BigTech vs Biotech: Talent
Capitalising on peaks and troughs in hiring within other niche ecosystems is an important part of talent acquisition. In niche ecosystems talent supply typically lags behind demand. Knowing and spotting transferable skillsets is a critical part of the puzzle to solve this. Our embedded consultancy model has supported partners to scale in aquaculture, blockchain, fusion, and carbon capture technologies.
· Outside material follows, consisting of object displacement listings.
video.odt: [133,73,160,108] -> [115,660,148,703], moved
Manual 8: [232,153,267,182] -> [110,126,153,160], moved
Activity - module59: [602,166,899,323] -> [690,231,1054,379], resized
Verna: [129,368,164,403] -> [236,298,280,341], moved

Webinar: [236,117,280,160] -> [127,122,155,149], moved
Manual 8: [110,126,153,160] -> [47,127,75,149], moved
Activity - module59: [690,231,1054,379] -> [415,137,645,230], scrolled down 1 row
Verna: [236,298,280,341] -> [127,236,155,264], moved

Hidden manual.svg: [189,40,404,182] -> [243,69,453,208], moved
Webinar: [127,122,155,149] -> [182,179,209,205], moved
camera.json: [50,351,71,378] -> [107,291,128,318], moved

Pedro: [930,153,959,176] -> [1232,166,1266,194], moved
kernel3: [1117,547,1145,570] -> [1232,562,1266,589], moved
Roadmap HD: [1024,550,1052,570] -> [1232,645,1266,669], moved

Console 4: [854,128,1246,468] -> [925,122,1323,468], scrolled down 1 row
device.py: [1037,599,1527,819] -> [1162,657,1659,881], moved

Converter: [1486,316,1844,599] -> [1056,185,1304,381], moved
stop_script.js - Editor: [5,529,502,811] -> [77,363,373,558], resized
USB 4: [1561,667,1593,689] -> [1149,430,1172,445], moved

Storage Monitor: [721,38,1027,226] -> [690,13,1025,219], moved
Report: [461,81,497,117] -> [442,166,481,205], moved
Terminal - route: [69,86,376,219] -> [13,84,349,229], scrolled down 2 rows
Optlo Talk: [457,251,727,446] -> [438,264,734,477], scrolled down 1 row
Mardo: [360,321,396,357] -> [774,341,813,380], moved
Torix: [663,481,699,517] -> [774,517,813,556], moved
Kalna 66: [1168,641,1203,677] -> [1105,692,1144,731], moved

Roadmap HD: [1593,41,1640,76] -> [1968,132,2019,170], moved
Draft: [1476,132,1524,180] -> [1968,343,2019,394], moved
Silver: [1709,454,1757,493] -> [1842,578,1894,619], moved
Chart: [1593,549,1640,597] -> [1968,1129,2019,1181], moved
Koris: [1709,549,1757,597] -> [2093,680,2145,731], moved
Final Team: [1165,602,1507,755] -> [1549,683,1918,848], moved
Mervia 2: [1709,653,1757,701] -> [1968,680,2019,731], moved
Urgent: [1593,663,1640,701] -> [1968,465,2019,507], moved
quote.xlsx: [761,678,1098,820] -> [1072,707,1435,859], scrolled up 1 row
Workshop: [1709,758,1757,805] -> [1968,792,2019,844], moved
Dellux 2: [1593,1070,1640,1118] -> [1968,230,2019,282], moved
BigTech under the microscope
With big tech being one of the heavily impacted talent markets in the current economic crisis, there has been an increase in talent making the leap to Biotech. Is this signalling a longer-term trend? Will BigTech reign supreme as queen of destination employers or is Biotech the next “big thing”?
Biotech and BigTech isn’t a connection that people would traditionally expect, but in recent times with developments in AI, big data and machine learning, the two industries are aligning more and more.
Historically, the talent market within Biotech has been quite narrow and very niche. This was down to a shortage of scientists who have the specific knowledge needed in areas that are so ground-breaking, that teaching can’t keep up with the demand. However, we are seeing one area where Biotech can grow and learn from BigTech on talent….computing and AI.
Between July 2021 and July 2022, Johnson & Johnson posted nearly 2,500 AI-related job openings; AstraZeneca, more than 1,000 AI jobs; and Takeda, Novartis, and Pfizer each sought to fill 600-plus AI roles.
AI jobs accounted for 7% of all new job postings at pharma companies in July 2022, according to the GlobalData analysis, compared to 2% a year prior. With the cut-throat nature of BigTech and recent rounds of lay-offs, (During Q1 2023 Amazon had over 27,000 losses, Microsoft had over 10,000 losses and Meta had over 10,000 losses) are we seeing a migration of highly skilled candidates who are looking for pastures new? Will people start settling in at Biotech companies, where they have perceived longer-term security?
With advancements in AI, Biotech can utilize the experience and skills of the best talent coming over from BigTech to speed up the process from R&D through clinical development and manufacture. AI applications in BioTech include drug target identification, drug screening, image screening, and predictive modelling.
AI is also being used to comb through the vast volumes of scientific literature and manage clinical trial data at significantly faster rates than relying on teams of people using human intuition and manual exploration, who are quickly becoming obsolete for the task.
Currently, the first batch of AI-designed drugs is going to clinical trials and it seems companies are doubling down in this area. Within the last 12 months, we have seen nearly half of pharma/bio companies advertising for at least one AI position according to business intelligence firm GlobalData.
BigTech is always looking to stay ahead of the curve. it could potentially swallow the advances made in smaller Biotech organisations through the acquisition of businesses, technology & talent. For example Google and Microsoft are making investments to be able to work with pharma and bio companies in order to stay at the forefront of innovation. These companies are developing AI’s to support R&D and Clinical Development, and Amazon is pushing into the forefront to try to cover the supply chain.
Purpose vs Profit
Employers within the Biotech industry can take advantage of the uncertainty and ongoing redundancies in the BigTech sector. Deploying the most talented people from these organisations into the world-changing biotechnology projects will only benefit the industry and world going forward.
This opportunity has been driven by redundancies in BigTech. However, we think there could also be a shift in the core motivations and drivers of the general population to work on projects with purpose and impact vs cool BigTech that makes lots of money.
There is an opportunity for Biotech firms to present themselves to BigTech talent via a strong employer brand. Genuine purpose-focused businesses have been winning and it looks set to stay that way for some time.